Toward teaching a reflexive mind-set
The above points emphasise a crucial fact: that for producing knowledge and insight about human behaviour, we may need more than big data. Ethnography calls for a curious and reflexive mind that is open to explore novel understandings and perspectives, challenging taken for granted assumptions and norms. It also insists on an economic principle: we need to gather new data until a “saturation point” is reached – when gathering new data produces no further insight.
We argue teaching ethnographic thinking to managers is now more acute than ever. The world is changing with stunning speed, a flood of data is being produced by computing systems, and there is only little time to make decisions. Ethnographic mind-set enforces managers to:
- continuously reflect on the “right” questions and perspectives they may adopt,
- exercise participant-observation which can be a “lifelong” asset,
- critically analyse the kinds of seemingly “objective” empirical evidence offered to them (no matter how voluminous)

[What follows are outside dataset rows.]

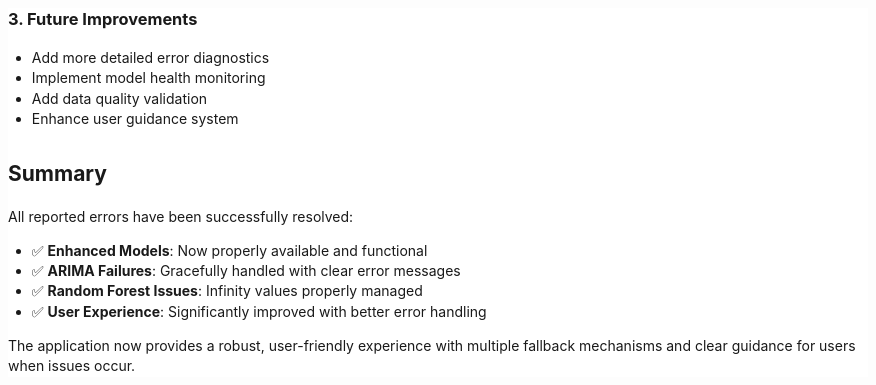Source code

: ### 3. **Future Improvements**
- Add more detailed error diagnostics
- Implement model health monitoring
- Add data quality validation
- Enhance user guidance system

## Summary

All reported errors have been successfully resolved:

- ✅ **Enhanced Models**: Now properly available and functional
- ✅ **ARIMA Failures**: Gracefully handled with clear error messages
- ✅ **Random Forest Issues**: Infinity values properly managed
- ✅ **User Experience**: Significantly improved with better error handling

The application now provides a robust, user-friendly experience with multiple fallback mechanisms and clear guidance for users when issues occur.

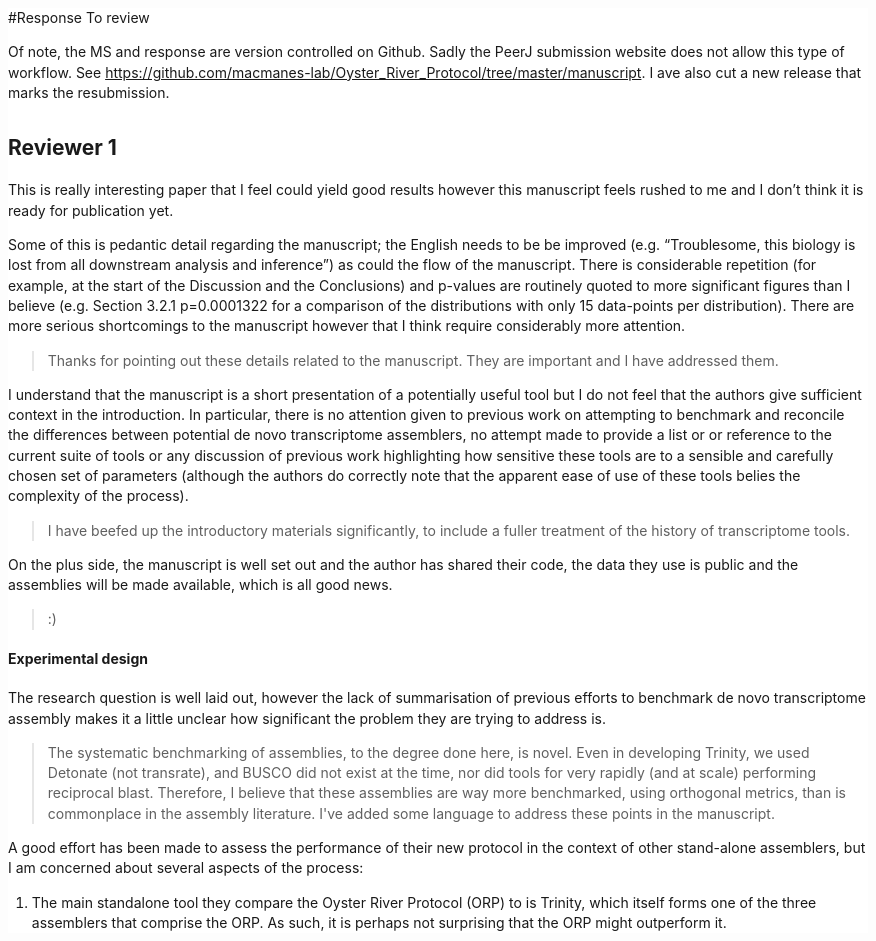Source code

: #Response To review

Of note, the MS and response are version controlled on Github. Sadly the PeerJ submission website does not allow this type of workflow. See https://github.com/macmanes-lab/Oyster_River_Protocol/tree/master/manuscript. I ave also cut a new release that marks the resubmission. 

## Reviewer 1

This is really interesting paper that I feel could yield good results however this manuscript feels rushed to me and I don’t think it is ready for publication yet.

Some of this is pedantic detail regarding the manuscript; the English needs to be be improved (e.g. “Troublesome, this biology is lost from all downstream analysis and inference”) as could the flow of the manuscript. There is considerable repetition (for example, at the start of the Discussion and the Conclusions) and p-values are routinely quoted to more significant figures than I believe (e.g. Section 3.2.1 p=0.0001322 for a comparison of the distributions with only 15 data-points per distribution). There are more serious shortcomings to the manuscript however that I think require considerably more attention.

> Thanks for pointing out these details related to the manuscript. They are important and I have addressed them.

I understand that the manuscript is a short presentation of a potentially useful tool but I do not feel that the authors give sufficient context in the introduction. In particular, there is no attention given to previous work on attempting to benchmark and reconcile the differences between potential de novo transcriptome assemblers, no attempt made to provide a list or or reference to the current suite of tools or any discussion of previous work highlighting how sensitive these tools are to a sensible and carefully chosen set of parameters (although the authors do correctly note that the apparent ease of use of these tools belies the complexity of the process).

> I have beefed up the introductory materials significantly, to include a fuller treatment of the history of transcriptome tools.

On the plus side, the manuscript is well set out and the author has shared their code, the data they use is public and the assemblies will be made available, which is all good news.

> :)

#### Experimental design
The research question is well laid out, however the lack of summarisation of previous efforts to benchmark de novo transcriptome assembly makes it a little unclear how significant the problem they are trying to address is.

> The systematic benchmarking of assemblies, to the degree done here, is novel. Even in developing Trinity, we used Detonate (not transrate), and BUSCO did not exist at the time, nor did tools for very rapidly (and at scale) performing reciprocal blast. Therefore, I believe that these assemblies are way more benchmarked, using orthogonal metrics, than is commonplace in the assembly literature. I've added some language to address these points in the manuscript.

A good effort has been made to assess the performance of their new protocol in the context of other stand-alone assemblers, but I am concerned about several aspects of the process:

1) The main standalone tool they compare the Oyster River Protocol (ORP) to is Trinity, which itself forms one of the three assemblers that comprise the ORP. As such, it is perhaps not surprising that the ORP might outperform it.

- take a few healthy steps away from the ocean of data they may easily drown in.
Recommendations for companies
As highlighted above, companies wishing to foster reflexive ethnographic thinking to re-balance focus on big data, it is crucial to establish processes in which managers are regularly exposed to the first-hand experience of their customers – and especially different embodied and sensory experiences using the company’s products in their habitual environment.As in the case of Netflix, this would mean that managers spend time with different kinds of customers (young, old, couples, different social class etc.) when they binge in or prepare for watching episodes of streamed content. In doing so, they would be able to better learn and feel the experience from the point of view of distinct viewers, assess the kinds of routines but also common frustrations and hindrances that the experience entails. What kind of rituals and negotiations the customers engage in when setting up their desired show? What kinds of atmospheres and material set-up they seek to build when making the night perfect? How do they indulge in the act of viewing but also socializing about it? These aspects are crucial in understanding how a product becomes integrated into the lives of people.
Likewise, managers should be regularly exposed to customers not using their companies’ products – although they could. This information is also not registered into the big data systems. Why certain customers do not seek to integrate new routines to their lives – or quit them soon after initial adoption – is a matter of understanding the complexity of their existing and dominant ones. Observing these routines thus helps companies to keep in pace with the gradually changing lifestyles in society more broadly speaking.